If you’re out of work, facing a tough illness or dealing with bad news in your personal life, you’re probably feeling out of control, sad, angry or all of the above. That’s normal. But try not to wallow in self-pity for too long.
That’s the advice M.J. Ryan offers. In her book AdaptAbility: How to Survive Change You Didn’t Ask For, she lists her top 20 tips for getting through hard times. No. 3 is, if you don’t believe you have the confidence or talent to find the solution to a problem, pretend that you do.
“Turns out that ‘fake it till you make it’ has validity in brain science — the thoughts you hold and actions you take really do create new pathways in the brain,” writes Ryan.
In order to accept change, expand our options and move on in life, Ryan says we need to cultivate resilience, which is defined by the American Psychological Association as “the human ability to adapt in the face of tragedy, trauma, adversity, hardship, and ongoing significant life stressors.”
When Ryan works with someone going through a difficult change, she always asks two questions: What could possibly be right about this? The other is, what in your life or yourself can you be grateful for right now?
“As the author of books on gratitude, I’ve been awed by its power to uplift and focus us on what is still good and whole in our lives,” she writes.

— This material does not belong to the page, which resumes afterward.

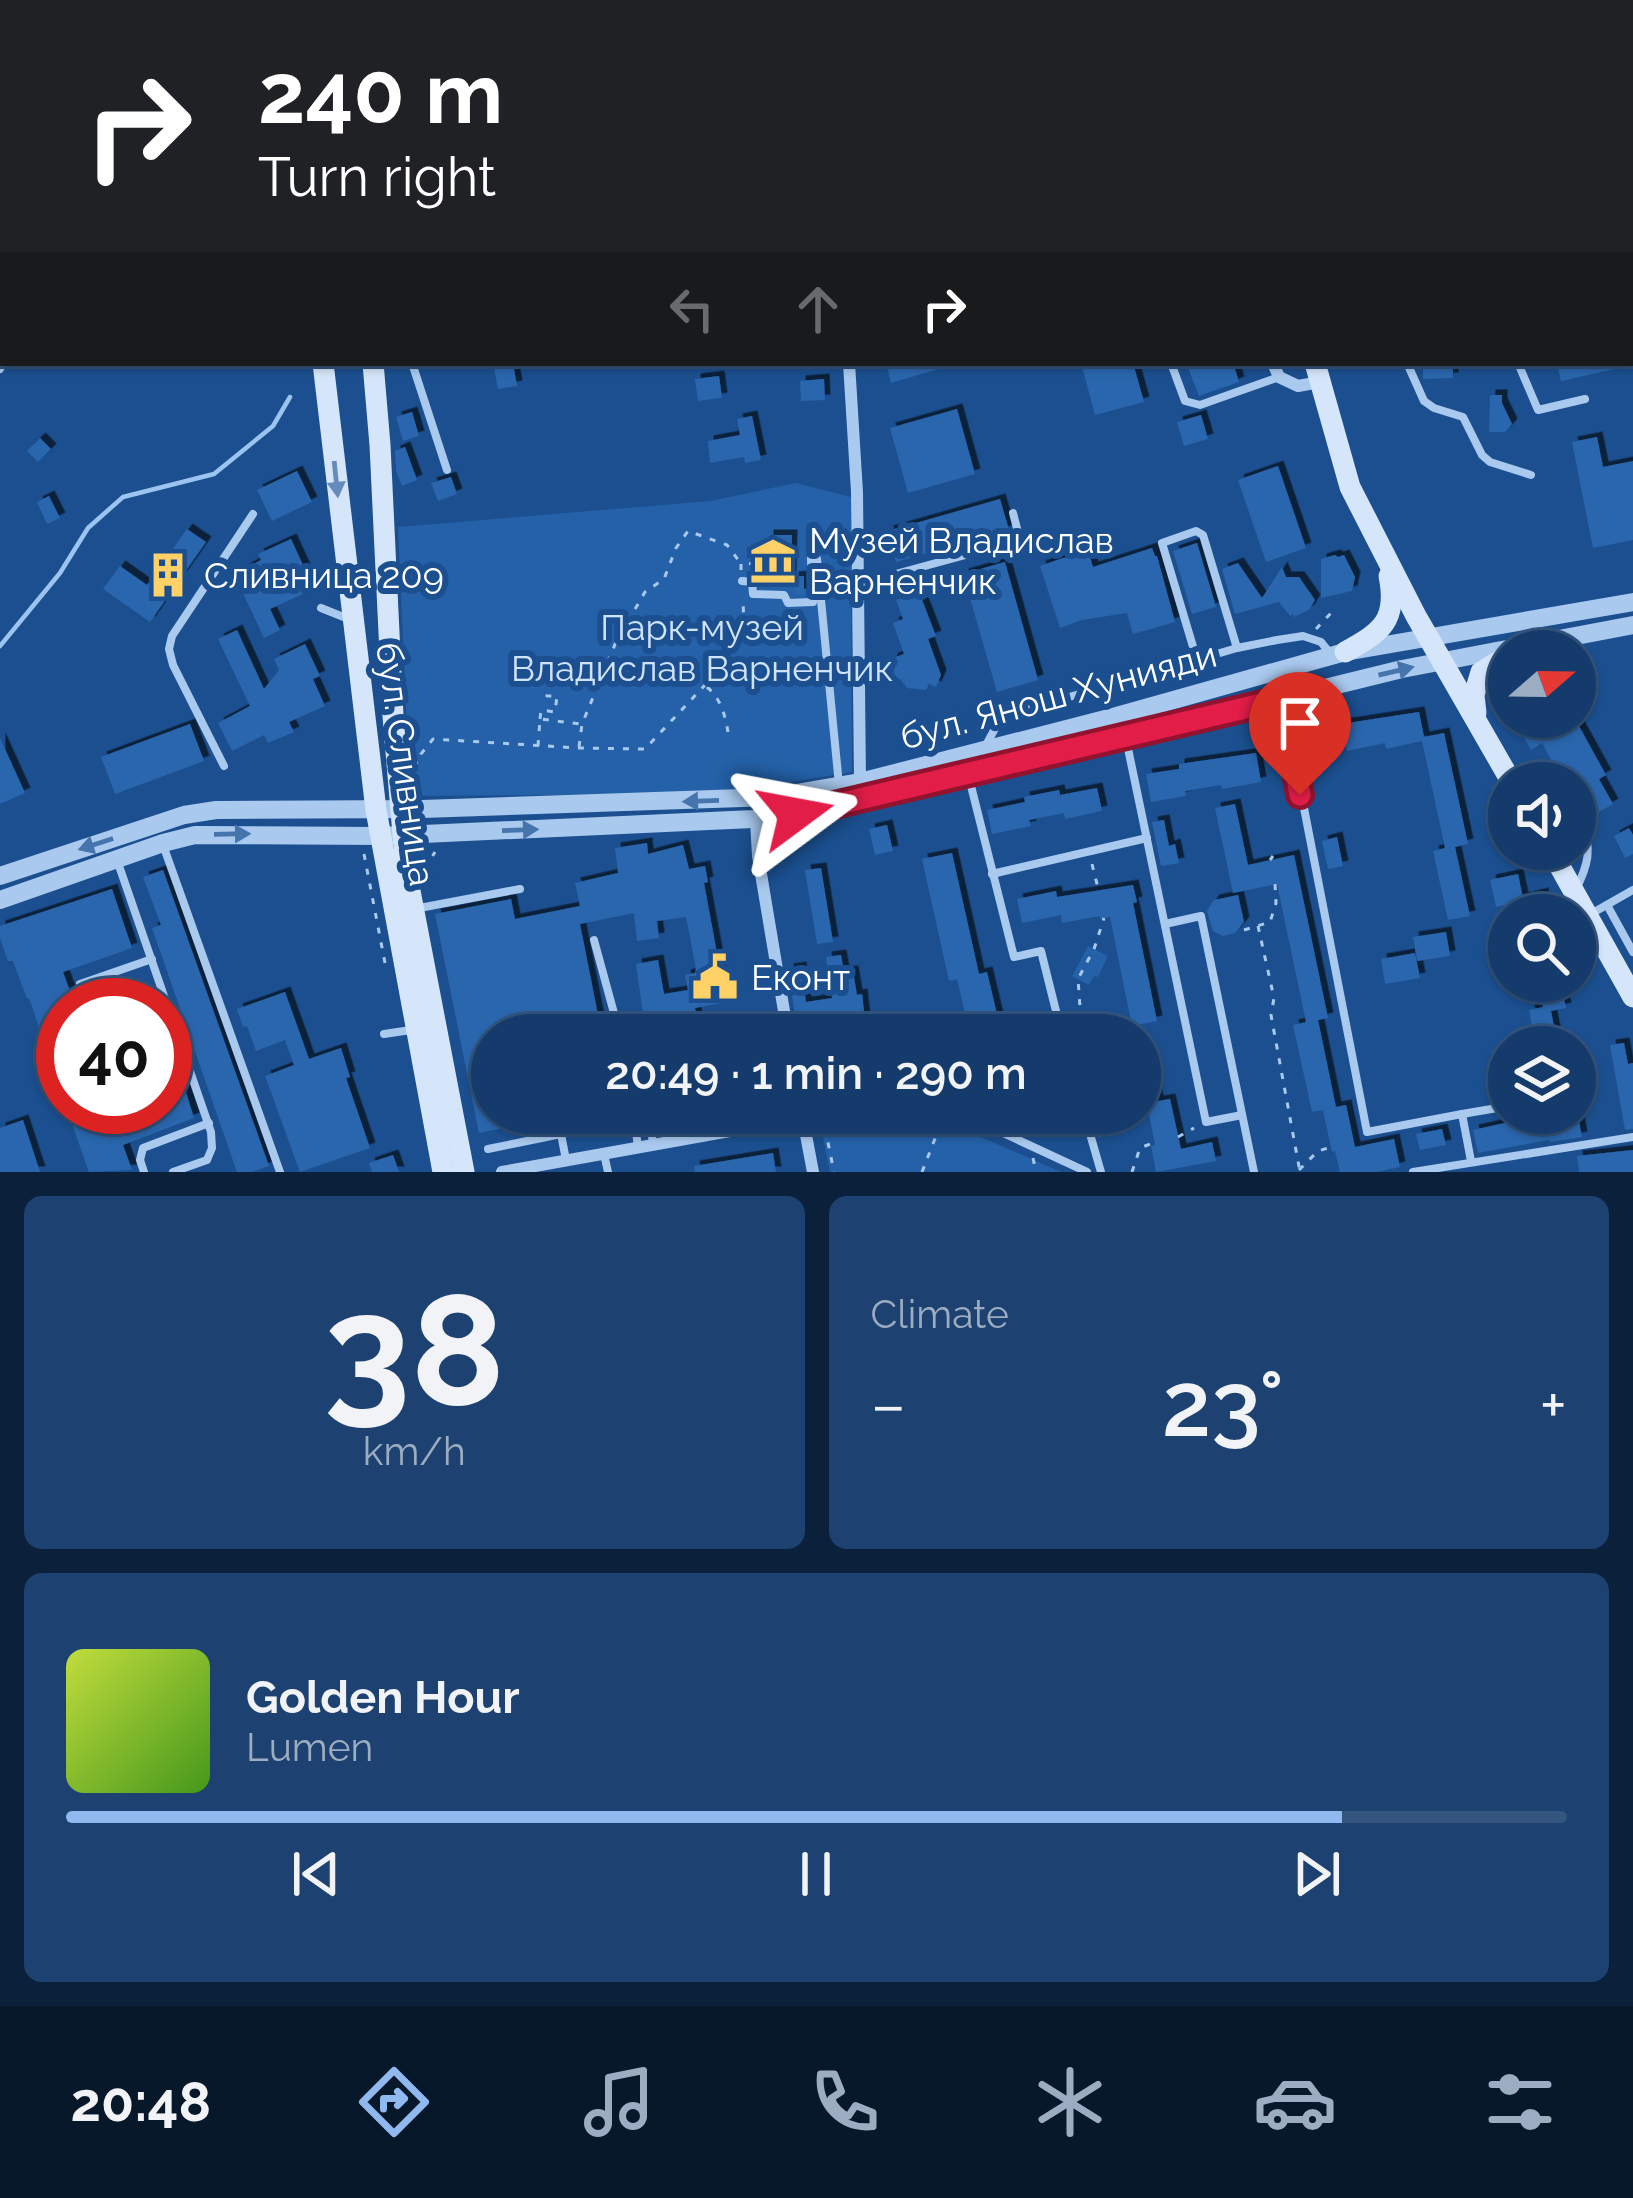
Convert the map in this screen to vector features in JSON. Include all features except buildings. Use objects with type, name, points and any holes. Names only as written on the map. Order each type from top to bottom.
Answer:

Spokane’s Susan Cerutti-Jensen learned about coping with change, being resilient and focusing on gratitude when she was diagnosed with stage-three breast cancer five years ago.
“When I got the news, I was in absolute shock. No family history of cancer of any kind, and I was 35 years old — too young to have a mammogram,” Cerutti-Jensen says. That year was a blur of multiple surgeries, chemotherapy, countless tests and drug treatments. During what she calls her “cancer journey,” Cerutti-Jensen says she found a number of things that helped her to cope and have more good days than bad ones.
“I didn’t spend a lot of time on ‘Why me?’ because, I mean, ‘Why anybody?’ I had health insurance, I had a great husband, and I had my parents who live here, and I was surrounded by incredible friends,” Cerruti-Jensen says.
She also had a new puppy, Buster, to care for. And she started a blog.
“We got the dog a month before I was diagnosed, so my belief is that God knew I was going to need a little buddy. Buster was my saving grace, because he needed to be walked. It was a huge help.
“As for the blog, people weren’t using Facebook five years ago like they are today, so the blog was it for me. It served not only as my own personal diary, but people could make comments to me on the blog, so I still felt connected to my friends. It was an amazing coping mechanism,” she says.
Cerutti-Jensen had her five-year checkup in December, and got a clean bill of health. She celebrated her 40th birthday, cancer-free.
“My personal mantra that I said [during cancer treatment] and now: I am happy, I am healthy, I am whole, I am here, I am holy,” she says.
“Scars heal and the horror and fear does fade with time. What I’ve been left with is great perspective on life and how to live it. I do a frequent gut-check: Where am I spending my time? Who am I choosing to spend it with? What’s stopping me from having the life I want?” she asks. “Cancer wasn’t a gift, but what I learned along the way was.”